And now children in dirt-poor Haiti are being sold to callous human traffickers for less than a quid, it was revealed yesterday.

Some infants in the Caribbean country – still in chaos following last year’s horror quake – are being forced into prostitution. Others are being adopted by families in Europe who are unaware of their traumatic backgrounds.

Penniless parents, believing their young will lead better lives elsewhere, are handing them to crooks posing as concerned officials. Melissa Nau, 38, who suffers from learning and physical disabilities, sold four of her five children for 50 Haitian gourdes (76p) each. Unable to work to provide for them, she was living in a filthy, ramshackle camp in the quake-shattered capital Port-au-Prince when a man she knew only as Jacques offered to buy the youngsters, aged between four and eight. But the money only lasted a few months and she is broke again. Melissa and her remaining son Roland, who is 10 months old, later came to the attention of staff from the United Nations Children’s Fund and have been placed in a safe house.
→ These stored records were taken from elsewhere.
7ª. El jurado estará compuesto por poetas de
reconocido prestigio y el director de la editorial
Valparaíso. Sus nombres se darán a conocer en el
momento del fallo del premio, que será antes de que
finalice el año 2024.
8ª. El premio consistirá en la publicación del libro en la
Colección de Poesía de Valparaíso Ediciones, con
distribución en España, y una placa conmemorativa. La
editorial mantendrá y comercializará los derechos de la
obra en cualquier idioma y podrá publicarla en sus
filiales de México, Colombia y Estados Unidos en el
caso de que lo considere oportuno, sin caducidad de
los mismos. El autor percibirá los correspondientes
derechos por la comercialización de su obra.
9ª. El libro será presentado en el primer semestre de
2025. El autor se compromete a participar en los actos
The Brigade de Protection des Mineurs, a police department investigating child abuse, discovered that Melissa’s children were given false records and then illegally adopted by European families via an international adoption agency. 

Françoise Moise, a BPM officer, said trafficking had always been an issue in Haiti but had grown steadily worse in the last year. Mr Moise said some of the sprawling camps – where the million homeless live in tents – contained more than 80,000 families, making them difficult to monitor.

He added: “People are coming into the camps posing as government officials, or foreigners that have come to help Haiti. “They also pose as Haitians living abroad coming to help survivors and sometimes even as Haitians living here, pretending to be members of their family.”

The BPM has identified 8,000 children as “extremely vulnerable” within the camps and has also screened 7,000 children passing through the border into the Dominican Republic,1,400 of those were found not to have the right paperwork.